Problem details -
Produce a faithful copy of every record below, without the pictures.

Source material -
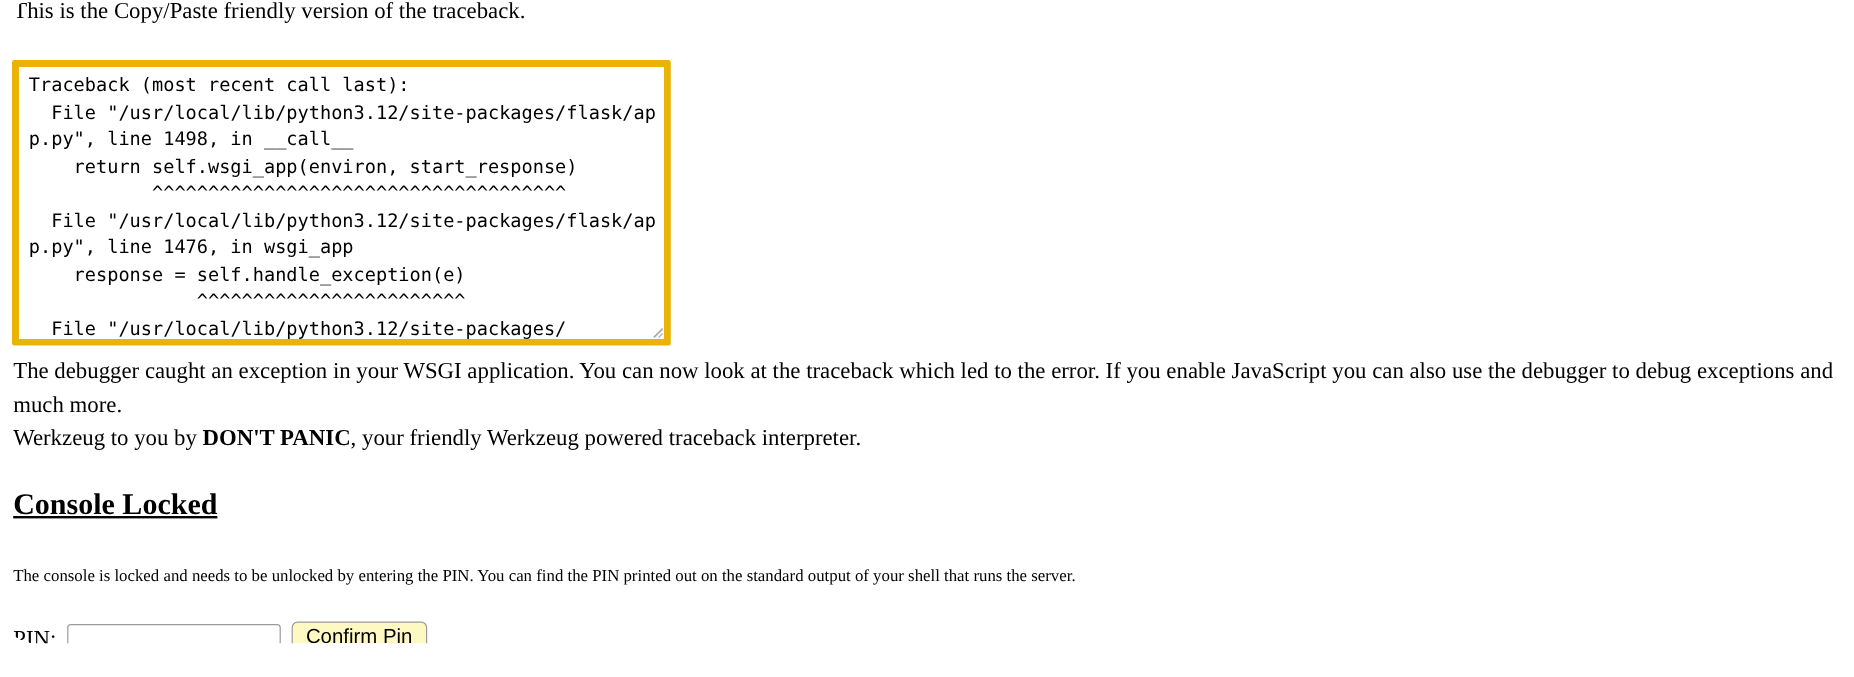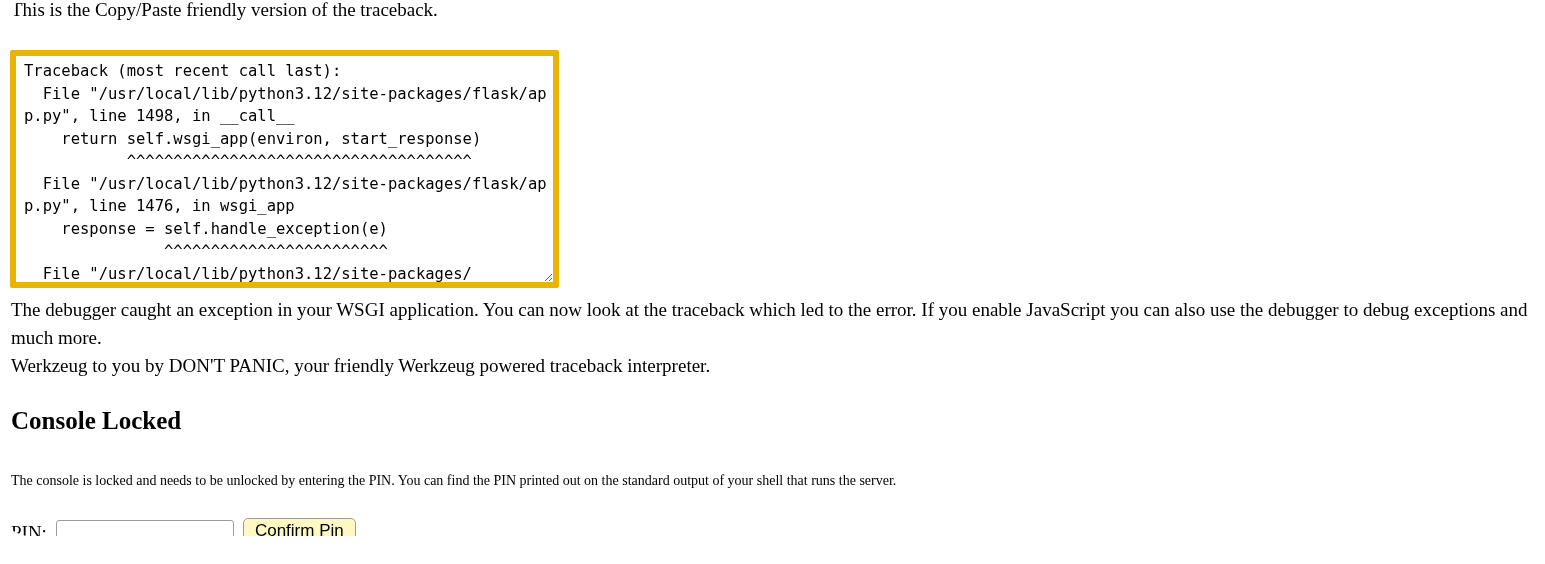"DON'T PANIC" .brand { font-weight: normal -> bold }
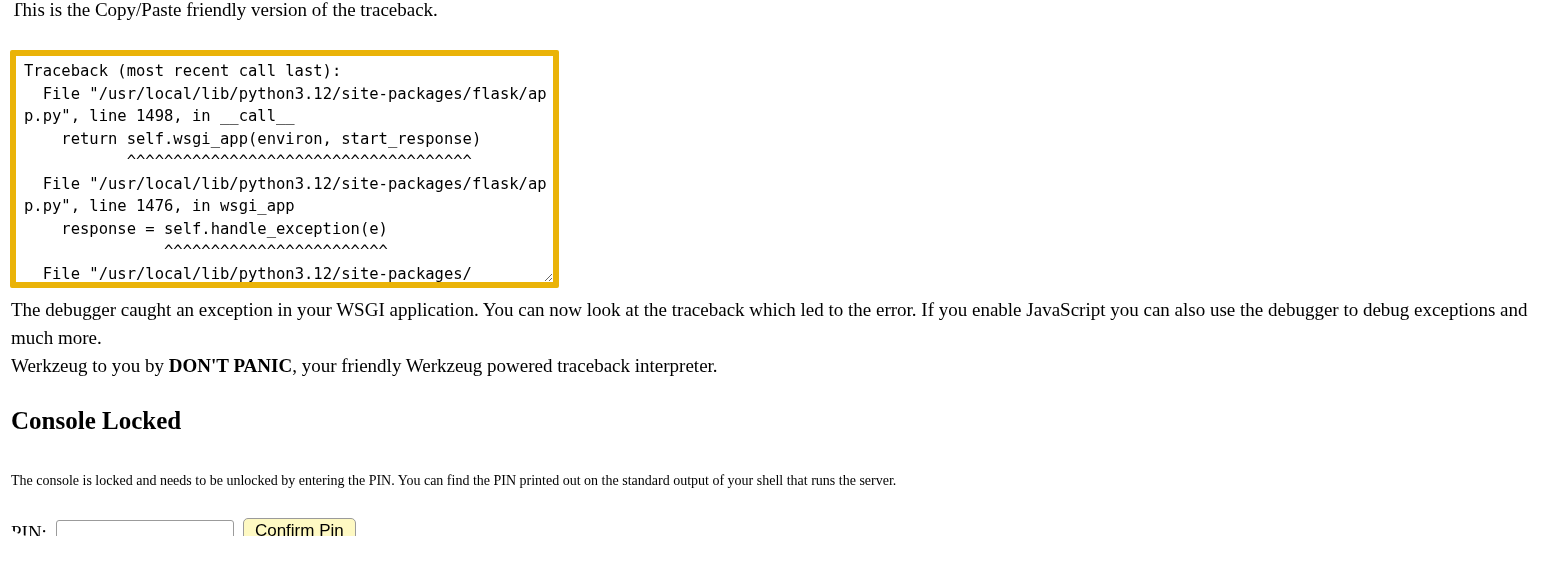"Console Locked" .console-heading { text-decoration: none -> underline }
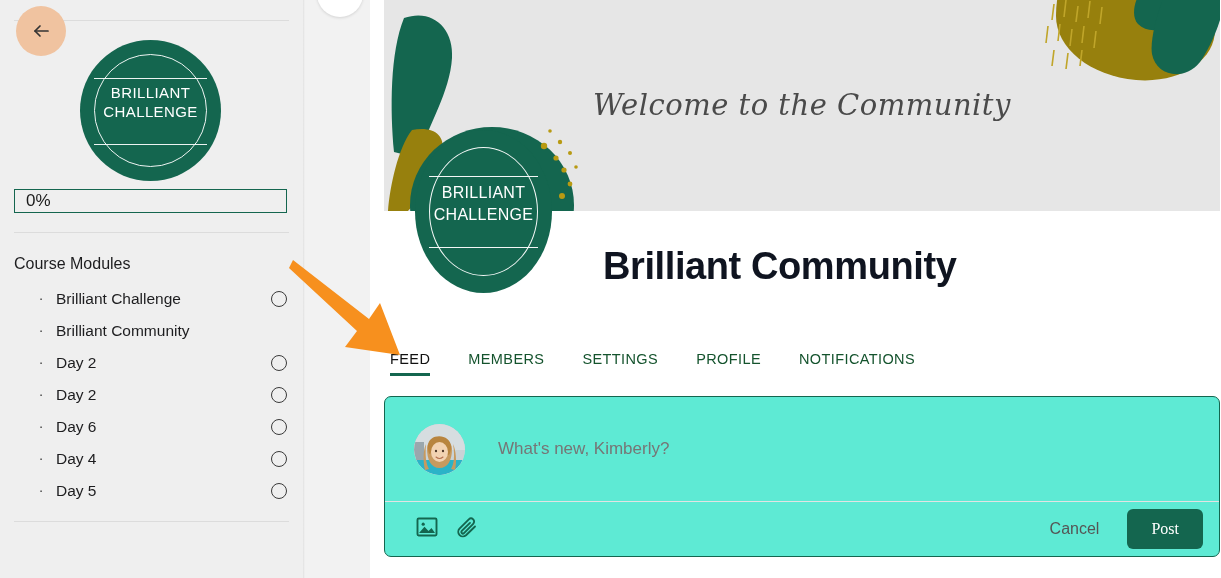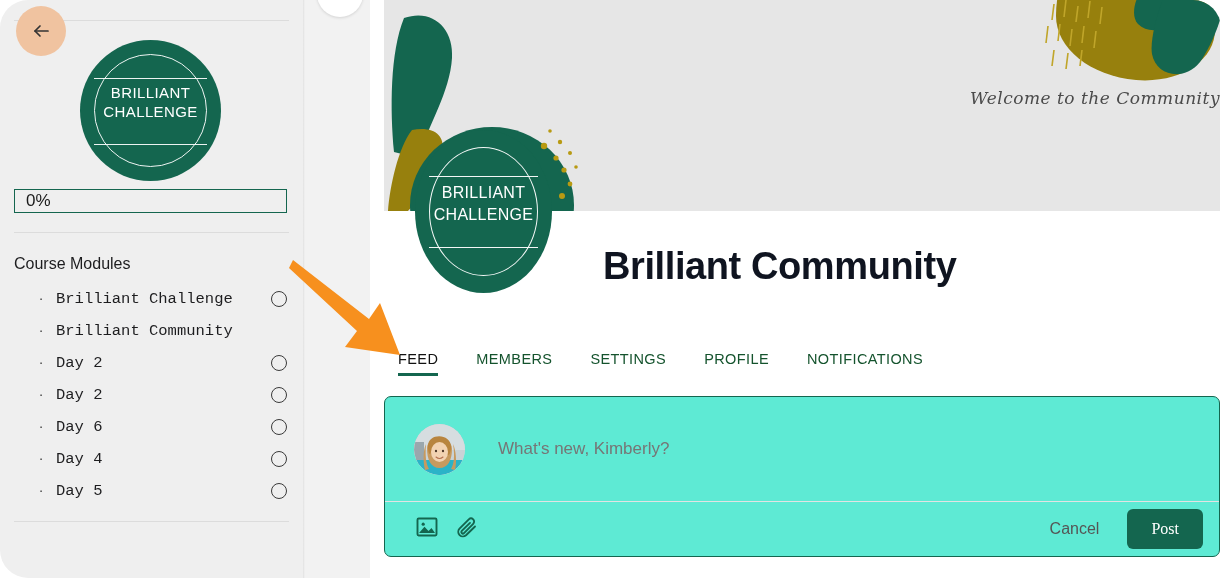"BRILLIANT" #app { border-radius: 28px -> none }
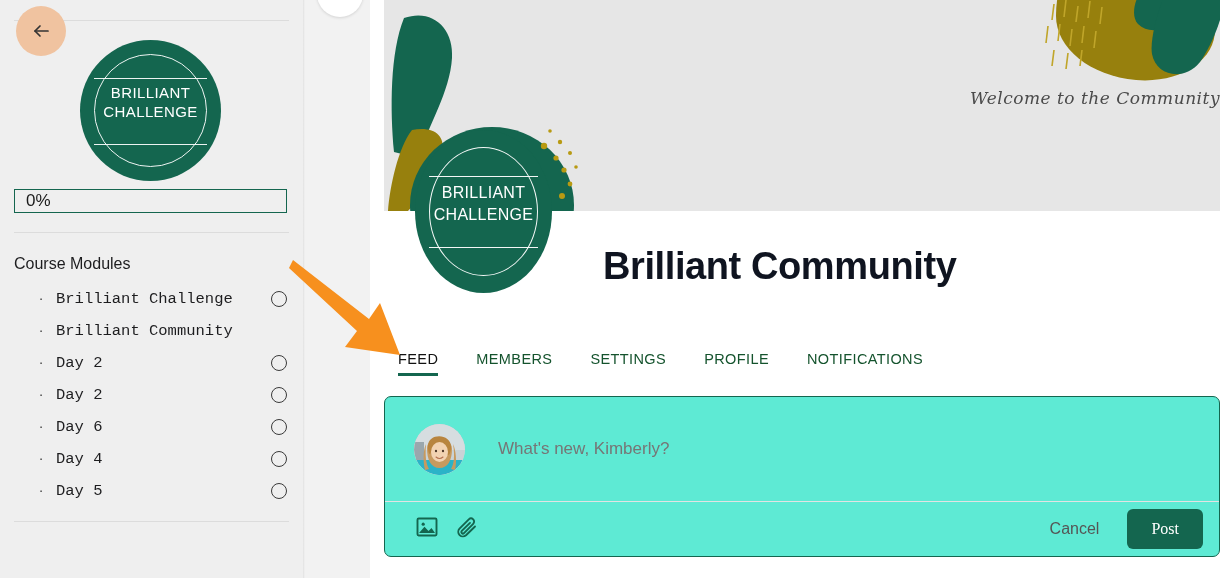"Welcome to the Community" .banner-title { font-size: 17px -> 29px; text-align: right -> center }
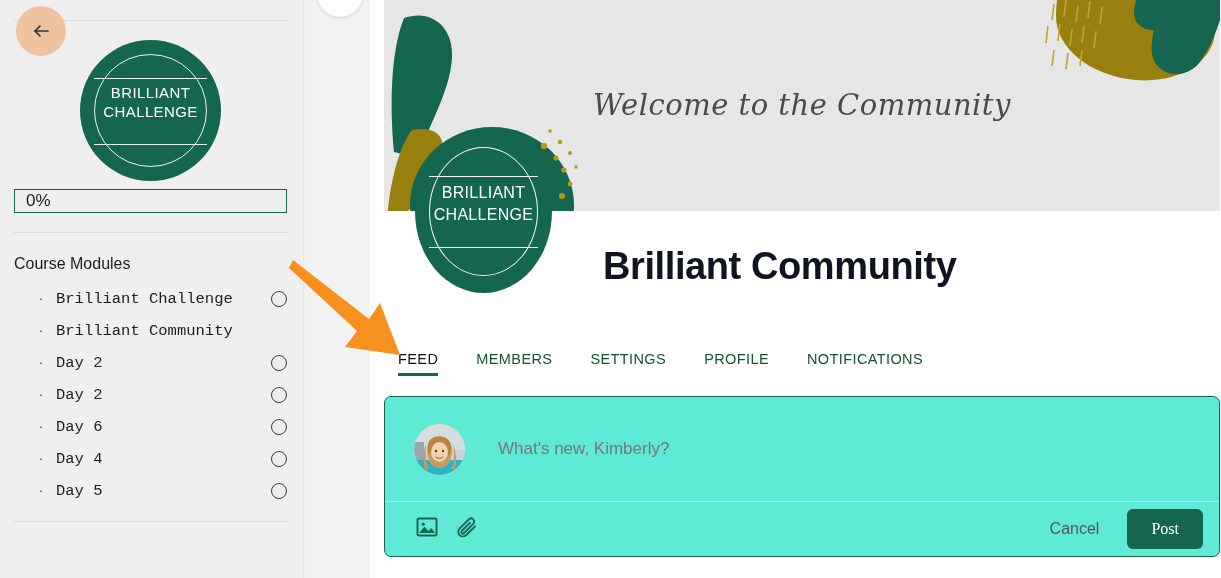"Brilliant Challenge" .module-label { font-family: Liberation Mono, monospace -> none }
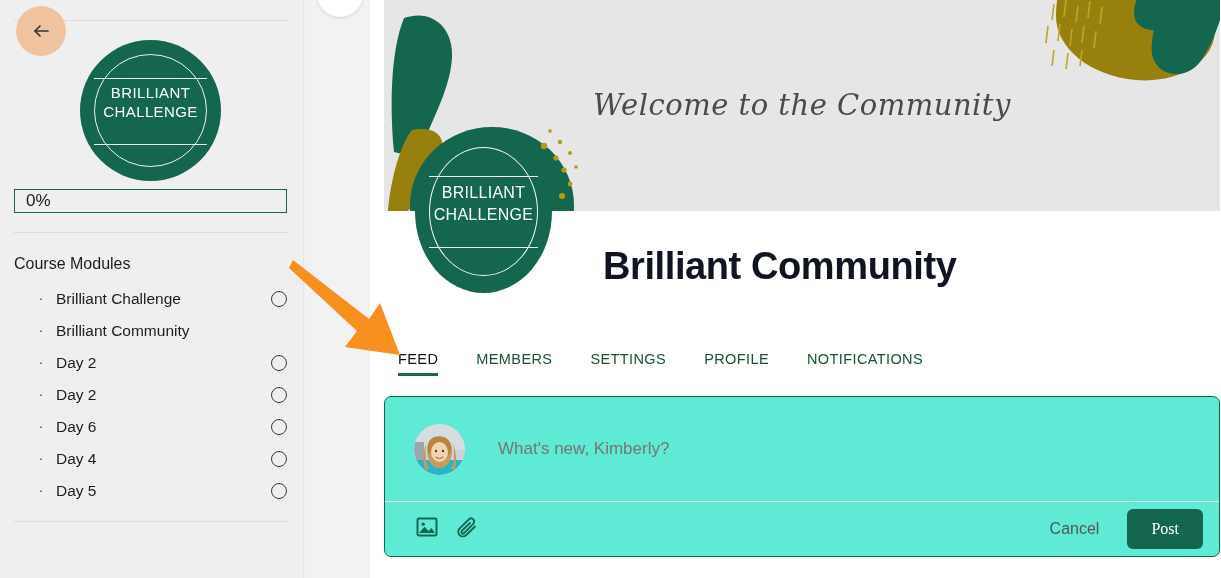"FEED" .tabs { left: 28px -> 20px }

Exercise answer -
"DON'T PANIC" .brand { font-weight: normal -> bold }
"Console Locked" .console-heading { text-decoration: none -> underline }
"BRILLIANT" #app { border-radius: 28px -> none }
"Welcome to the Community" .banner-title { font-size: 17px -> 29px; text-align: right -> center }
"Brilliant Challenge" .module-label { font-family: Liberation Mono, monospace -> none }
"FEED" .tabs { left: 28px -> 20px }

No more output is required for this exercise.